Photo by Tom Jersø ATV

Hearing Technology options

Friday 07 Jun 13

Did you know:

That the three Danish hearing aid companies, Oticon, Widex and GN ReSound have acquired 45 percent of the world market for hearing aids.

The scene was set for an interesting debate among professionals in all parts of the hearing area when the ATV Group Electrical- and IT (Danish Academy of Technical Sciences) arranged a multidisciplinary meeting 21 May at Widex. One of the invited speakers was Torsten Dau, professor at Centre for Applied Hearing Research, DTU Elektro.

What is the status of the hearing aid industry both commercially and technologically?
What technology exists, and what hearing aid technologies need to be developed in order to improve hearing aid fitting?
Is it possible to have one common vision for all parts? And what would it look like then? Can we expect that the government will continue to pay for more and more technologically advanced devices?
These were some of the topics that were discussed.

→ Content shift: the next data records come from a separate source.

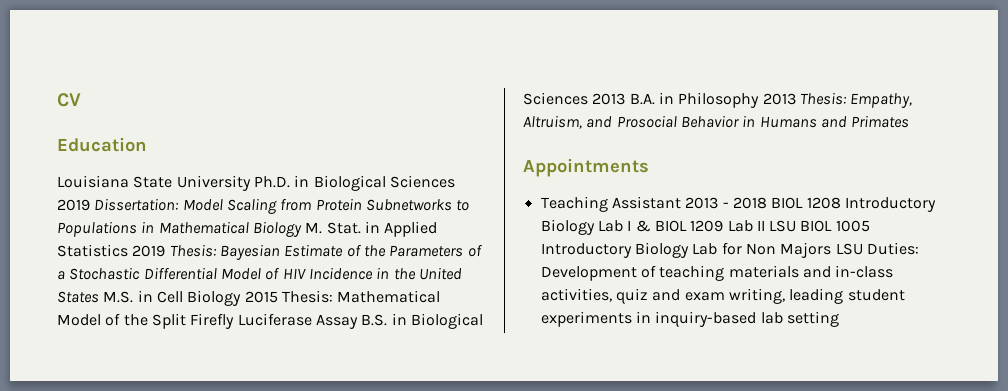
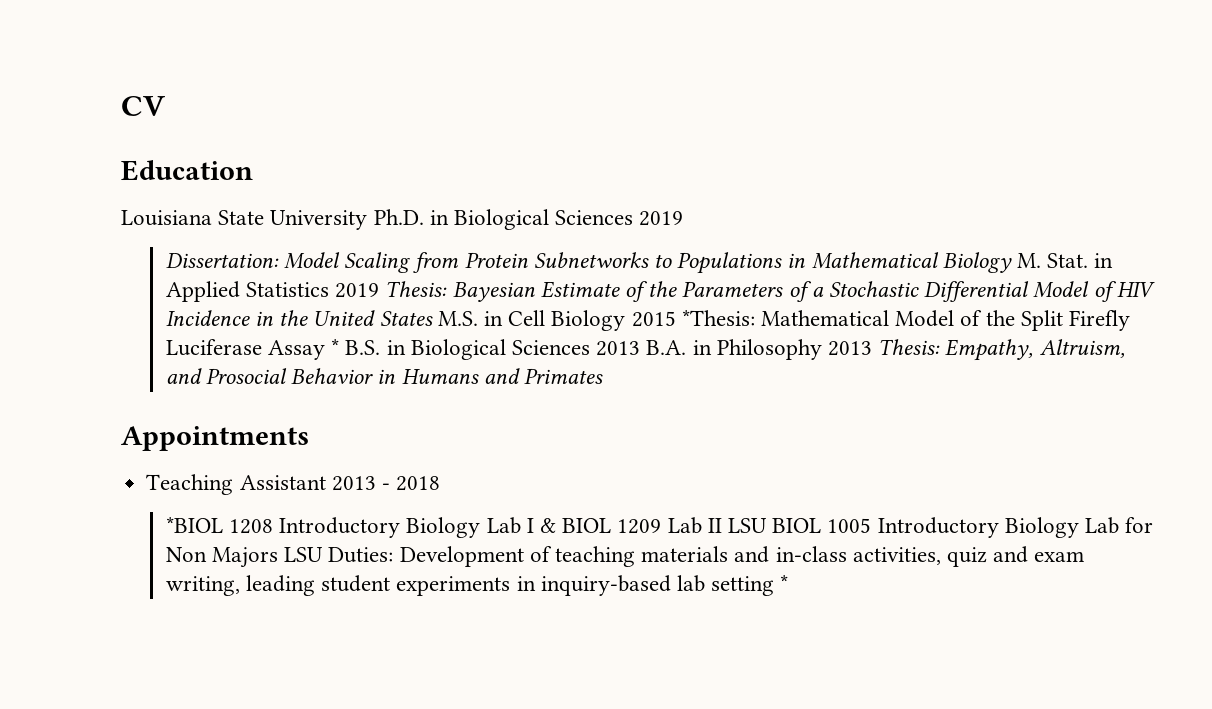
(90, 205) none -> (684, 218) //
[281,290,333,303] Thesis: -> [681,309,755,326] *Thesis:
(358, 321) none -> [331,338,340,355] *
[771,197,804,209] BIOL -> [165,516,223,533] // *BIOL
(839, 319) none -> [780,574,789,591] *

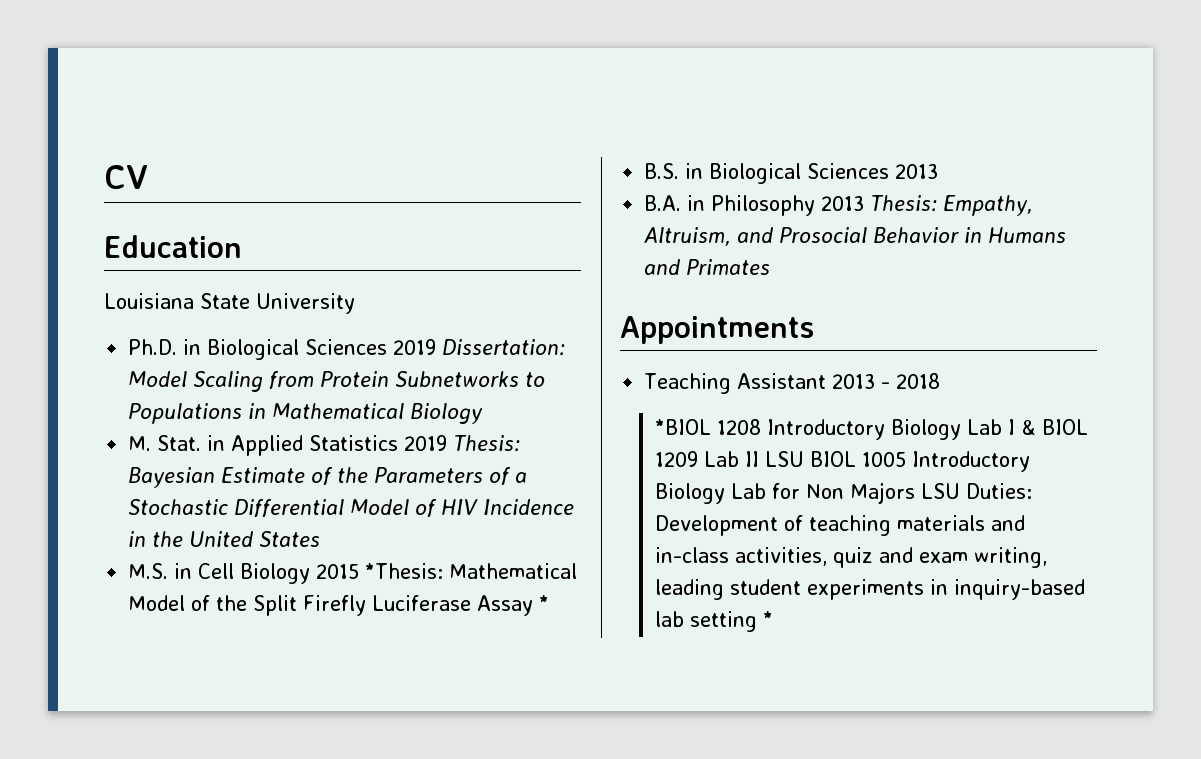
(368, 220) none -> (355, 303) //
(684, 218) // -> (437, 347) none
(1012, 262) none -> (484, 413) //
(433, 318) none -> (321, 539) //
(340, 346) none -> (550, 603) //
(641, 348) none -> (939, 171) //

The Cocktail-party problem
Professor Torsten Dau gave a presentation about how different aspects of a hearing loss can be measured and how these might be compensated for with modern hearing aids.
There are still various challenges in understanding speech in noise (the “Cocktail Party problem”) for the hearing impaired.
Why can some people understand speech in noise while others have major difficulties even if their reduced sensitivity has been compensated for by a hearing instrument?:
“We have a lot of knowledge regarding the functioning of the auditory system, the impact of hearing loss on auditory and speech perception and effects of advanced hearing-aid signal processing. Nevertheless, we use the pure-tone audiogram as the main source of information in the clinic. Hearing-aid fitting is based only on that, and this is not very impressive!” he concluded.
Torsten Dau encouraged cooperation between research institutes, clinics and hearing-aid industry to move forward, for the benefit of society.
Many of the other guest speakers and listeners agreed with this:
Jørgen Dirach, Director Novo Nordisk A/S, encouraged the cooperation of the medical community and to explore PhD opportunities. There are many examples of other medical conditions where some patients recognize the disease while others ignore it and wait too long to do something about the problem.
“Yes, I agree. We need to come up with better 'first fit' of the hearing aids for all and raise the level. We need to set up higher demands to move forward,” Torsten Dau answered.

Large-scale joint project
“Where are the hearing impaired in the process?” One of the listeners wanted to know.
“They play of course the central role. There may be challenges which are difficult to solve, for example how to compensate for deficits in cognitive processing associated with some hearing losses.
But we have even not started yet to use our knowledge about consequences of hearing loss that are beyond just reduced sensitivity reflected in the pure-tone audiogram. There is still a lot of work to do to understand how hearing loss is influenced by different factors in the individual listeners and which hearing-aid processing strategy should be applied for a given hearing-loss “profile” of a person.
There need to be a large-scale joint project between research institutions, hearing-aid industry and clinics, which involves a large number of test persons,” Torsten Dau suggested.
This position was supported by Vice President Nicolai Bisgaard, IPR & Industry Relations, GN ReSound:
“A large scale would be clearly more informative than the much smaller projects many results are based on.”

"There need to be a large-scale joint project between research institutions, hearing-aid industry and clinics, which involves a large number of test persons"
Professor Torsten Dau

Challenges in the hearing healthcare system
While hearing and hearing loss already are complex there are additional challenges for the hearing impaired people. The entire public hearing-aid rehabilitation system is difficult for individuals to navigate.
There are ‘Framework Conditions’ and many different administrations in the system and hassles to solve so that each user gets the right hearing aid and help. Søren Dalmark, National Chairman of the user organization Hearing Association and Anne-Mette Flinch Department Manager at ‘Syn og Hørelse’ both gave examples of on how intricate the Danish hearing  healthcare system is for the individual user to navigate, because there are different rules and ministries involved in the field.